With the objective of overcoming the three walls: the memory wall, the power wall and the ILP wall, the current trends in chip fabrication have led to placing more than one processor (from now on, core) in a chip. While manufacturers are now shipping chips with a few cores (at most 4-8 cores), the forecast is to include hundreds or thousands of them in a chip within a few years. What is more, while now only a few of these chips has an heterogeneous nature with a non traditional memory organization, like the controversial Cell chip, in the future the prediction is to have highly heterogeneous organizations in a chip, with complex memory hierarchies and different type of cores (like accelerators and GPUs).
The community is currently very excited with this new and performant chips, but also aware of the increasing complexity of software development in these platforms. While current programming methodologies can be used with up to 4-8 cores, new methods that enable the parallel execution of applications need to be devised. The pressure cannot be only on the programmers, but also on the programming models that should be able to abstract the underlying architecture, and even more enable, if possible, automatic parallelization and perform the required data transfers between different levels of the memory, all in a very dynamical fashion. Additionally, now more than ever we cannot expect programmers to tune and re-program their applications every time a new architecture appears, and therefore portability or the so called performance portability is a pre-requisite.

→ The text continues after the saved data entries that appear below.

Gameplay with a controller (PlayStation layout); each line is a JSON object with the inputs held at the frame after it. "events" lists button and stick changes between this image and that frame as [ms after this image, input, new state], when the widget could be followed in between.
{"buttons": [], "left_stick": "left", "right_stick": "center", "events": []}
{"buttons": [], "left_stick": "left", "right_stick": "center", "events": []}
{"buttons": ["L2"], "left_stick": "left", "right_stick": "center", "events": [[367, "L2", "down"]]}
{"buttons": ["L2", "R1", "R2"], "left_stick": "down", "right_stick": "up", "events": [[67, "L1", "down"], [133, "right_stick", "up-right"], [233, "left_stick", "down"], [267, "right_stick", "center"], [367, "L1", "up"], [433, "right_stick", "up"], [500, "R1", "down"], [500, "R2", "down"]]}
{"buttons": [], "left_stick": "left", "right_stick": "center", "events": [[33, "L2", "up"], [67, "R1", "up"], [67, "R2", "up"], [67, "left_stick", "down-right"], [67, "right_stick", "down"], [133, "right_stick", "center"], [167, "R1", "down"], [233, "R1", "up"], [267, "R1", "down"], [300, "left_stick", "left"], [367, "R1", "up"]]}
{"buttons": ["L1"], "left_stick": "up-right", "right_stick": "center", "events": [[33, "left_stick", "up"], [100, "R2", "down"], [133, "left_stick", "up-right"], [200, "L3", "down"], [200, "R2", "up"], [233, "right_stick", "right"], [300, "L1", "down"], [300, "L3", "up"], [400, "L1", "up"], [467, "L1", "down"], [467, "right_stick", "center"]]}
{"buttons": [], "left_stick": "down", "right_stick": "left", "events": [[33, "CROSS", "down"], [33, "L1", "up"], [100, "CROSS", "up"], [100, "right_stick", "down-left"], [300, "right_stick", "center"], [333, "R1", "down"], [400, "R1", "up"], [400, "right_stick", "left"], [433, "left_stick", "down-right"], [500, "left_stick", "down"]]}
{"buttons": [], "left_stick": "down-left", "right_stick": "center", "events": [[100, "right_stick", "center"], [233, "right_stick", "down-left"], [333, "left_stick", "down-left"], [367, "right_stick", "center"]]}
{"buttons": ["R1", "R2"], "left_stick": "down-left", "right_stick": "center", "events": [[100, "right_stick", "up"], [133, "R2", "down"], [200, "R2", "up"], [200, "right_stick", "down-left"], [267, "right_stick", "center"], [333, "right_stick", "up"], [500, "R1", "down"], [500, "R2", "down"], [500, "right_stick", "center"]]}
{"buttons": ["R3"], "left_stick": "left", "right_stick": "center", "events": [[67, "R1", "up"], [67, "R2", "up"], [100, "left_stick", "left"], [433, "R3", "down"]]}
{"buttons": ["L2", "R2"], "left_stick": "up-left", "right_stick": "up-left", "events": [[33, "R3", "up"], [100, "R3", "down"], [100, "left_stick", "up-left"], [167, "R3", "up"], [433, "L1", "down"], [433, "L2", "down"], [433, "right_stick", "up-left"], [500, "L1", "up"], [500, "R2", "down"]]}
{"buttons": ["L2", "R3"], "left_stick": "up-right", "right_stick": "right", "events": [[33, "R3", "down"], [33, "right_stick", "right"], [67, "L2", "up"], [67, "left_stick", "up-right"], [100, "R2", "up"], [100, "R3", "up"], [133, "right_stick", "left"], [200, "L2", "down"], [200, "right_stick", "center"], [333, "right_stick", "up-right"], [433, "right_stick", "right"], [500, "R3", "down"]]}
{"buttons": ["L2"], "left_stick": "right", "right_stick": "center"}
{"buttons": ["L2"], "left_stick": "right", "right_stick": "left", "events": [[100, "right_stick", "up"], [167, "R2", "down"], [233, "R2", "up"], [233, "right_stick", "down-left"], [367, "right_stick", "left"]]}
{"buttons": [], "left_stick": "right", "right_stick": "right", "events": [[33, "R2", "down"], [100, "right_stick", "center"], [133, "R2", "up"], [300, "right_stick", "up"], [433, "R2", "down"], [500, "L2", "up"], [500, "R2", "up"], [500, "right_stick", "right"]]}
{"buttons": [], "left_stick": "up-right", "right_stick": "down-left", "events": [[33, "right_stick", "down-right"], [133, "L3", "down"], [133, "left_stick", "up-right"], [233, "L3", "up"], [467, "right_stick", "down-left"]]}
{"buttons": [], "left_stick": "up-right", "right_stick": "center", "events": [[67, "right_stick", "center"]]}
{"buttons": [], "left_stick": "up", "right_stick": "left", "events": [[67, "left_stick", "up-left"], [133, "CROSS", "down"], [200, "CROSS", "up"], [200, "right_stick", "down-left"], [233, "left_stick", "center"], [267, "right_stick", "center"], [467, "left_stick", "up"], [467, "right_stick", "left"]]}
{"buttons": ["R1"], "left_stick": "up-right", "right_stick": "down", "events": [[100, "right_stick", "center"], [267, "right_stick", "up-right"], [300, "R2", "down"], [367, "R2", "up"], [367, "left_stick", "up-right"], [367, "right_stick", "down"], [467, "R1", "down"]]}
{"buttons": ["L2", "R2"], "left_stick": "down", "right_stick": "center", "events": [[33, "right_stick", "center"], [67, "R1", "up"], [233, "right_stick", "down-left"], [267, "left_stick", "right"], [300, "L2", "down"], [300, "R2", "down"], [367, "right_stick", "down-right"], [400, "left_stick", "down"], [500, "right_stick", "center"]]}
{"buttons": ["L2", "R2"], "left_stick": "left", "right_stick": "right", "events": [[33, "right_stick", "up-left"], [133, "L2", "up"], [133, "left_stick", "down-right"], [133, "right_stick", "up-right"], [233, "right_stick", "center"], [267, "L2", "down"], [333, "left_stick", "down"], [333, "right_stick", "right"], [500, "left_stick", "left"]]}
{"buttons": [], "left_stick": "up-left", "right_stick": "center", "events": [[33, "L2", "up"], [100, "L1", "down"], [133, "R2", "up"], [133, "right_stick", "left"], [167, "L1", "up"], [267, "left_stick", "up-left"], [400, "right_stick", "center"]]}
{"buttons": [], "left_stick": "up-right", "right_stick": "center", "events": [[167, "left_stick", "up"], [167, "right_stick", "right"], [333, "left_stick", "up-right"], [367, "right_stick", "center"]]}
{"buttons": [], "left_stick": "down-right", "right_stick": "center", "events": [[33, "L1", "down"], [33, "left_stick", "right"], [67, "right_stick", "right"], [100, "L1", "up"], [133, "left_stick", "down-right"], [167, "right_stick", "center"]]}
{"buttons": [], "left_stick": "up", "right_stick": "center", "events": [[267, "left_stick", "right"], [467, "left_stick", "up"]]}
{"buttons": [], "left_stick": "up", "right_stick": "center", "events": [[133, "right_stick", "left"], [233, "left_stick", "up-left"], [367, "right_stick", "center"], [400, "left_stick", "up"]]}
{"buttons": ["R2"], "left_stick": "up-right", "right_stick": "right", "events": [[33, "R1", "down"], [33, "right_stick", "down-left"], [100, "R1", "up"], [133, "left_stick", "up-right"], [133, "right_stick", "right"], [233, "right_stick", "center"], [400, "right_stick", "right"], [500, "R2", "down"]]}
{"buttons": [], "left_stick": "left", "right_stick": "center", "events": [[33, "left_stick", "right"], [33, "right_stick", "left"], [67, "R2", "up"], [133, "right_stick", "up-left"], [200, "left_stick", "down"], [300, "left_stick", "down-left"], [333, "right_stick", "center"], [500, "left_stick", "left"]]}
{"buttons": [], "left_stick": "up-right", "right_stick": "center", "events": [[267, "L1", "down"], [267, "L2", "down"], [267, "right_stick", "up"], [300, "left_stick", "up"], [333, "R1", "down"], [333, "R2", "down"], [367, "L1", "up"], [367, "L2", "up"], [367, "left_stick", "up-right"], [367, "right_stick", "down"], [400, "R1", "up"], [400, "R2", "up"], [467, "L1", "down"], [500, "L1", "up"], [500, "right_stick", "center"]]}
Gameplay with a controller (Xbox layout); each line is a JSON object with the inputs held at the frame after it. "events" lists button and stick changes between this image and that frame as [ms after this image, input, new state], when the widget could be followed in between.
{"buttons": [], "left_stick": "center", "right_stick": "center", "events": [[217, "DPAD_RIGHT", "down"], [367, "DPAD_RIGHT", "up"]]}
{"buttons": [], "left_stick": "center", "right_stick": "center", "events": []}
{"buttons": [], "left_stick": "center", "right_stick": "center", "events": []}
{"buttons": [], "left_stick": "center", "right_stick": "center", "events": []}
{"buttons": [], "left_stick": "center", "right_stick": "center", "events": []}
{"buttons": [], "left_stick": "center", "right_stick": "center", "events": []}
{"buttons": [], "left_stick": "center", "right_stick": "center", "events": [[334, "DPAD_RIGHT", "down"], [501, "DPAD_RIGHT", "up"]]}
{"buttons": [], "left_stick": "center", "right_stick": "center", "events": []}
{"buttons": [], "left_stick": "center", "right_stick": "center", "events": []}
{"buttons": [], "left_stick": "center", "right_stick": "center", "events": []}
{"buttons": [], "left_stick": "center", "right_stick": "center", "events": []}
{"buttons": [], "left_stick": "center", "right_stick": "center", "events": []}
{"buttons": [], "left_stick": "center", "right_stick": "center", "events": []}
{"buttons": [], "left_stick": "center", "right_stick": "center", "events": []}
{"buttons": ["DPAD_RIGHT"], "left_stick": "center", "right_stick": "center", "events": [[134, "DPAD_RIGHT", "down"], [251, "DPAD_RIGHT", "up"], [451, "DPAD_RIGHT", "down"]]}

Having this in mind, there are several considerations to make with regard to Grid computing. The first is about programming: the principles that guided the research in programming the grid were very close, nor to say identical to the ones described above for multicore chips. The goals of programming models for the grid were: to be able to manage computing environments that are inherently parallel, distributed, heterogeneous and dynamic, both in terms of the resources involved and their performance. While it may be possible to build grid applications using established programming tools, they are not particularly well-suited to effectively manage flexible composition or deal with heterogeneous hierarchies of machines, data and networks with heterogeneous performance. Therefore, the experience of the research performed in the recent years in programming the grid can be applied to multi-core programming. Successful examples of this are environments like ProActive or GRID superscalar (GRIDSs, in the form of their siblings CellSs or SMPSs). Feedback from the groups that have done research on how to program the grid into standards such as OpenMP (with its current movement towards considering parallel tasks) and OpenCL (that considers the heterogeneity of the systems) can be key.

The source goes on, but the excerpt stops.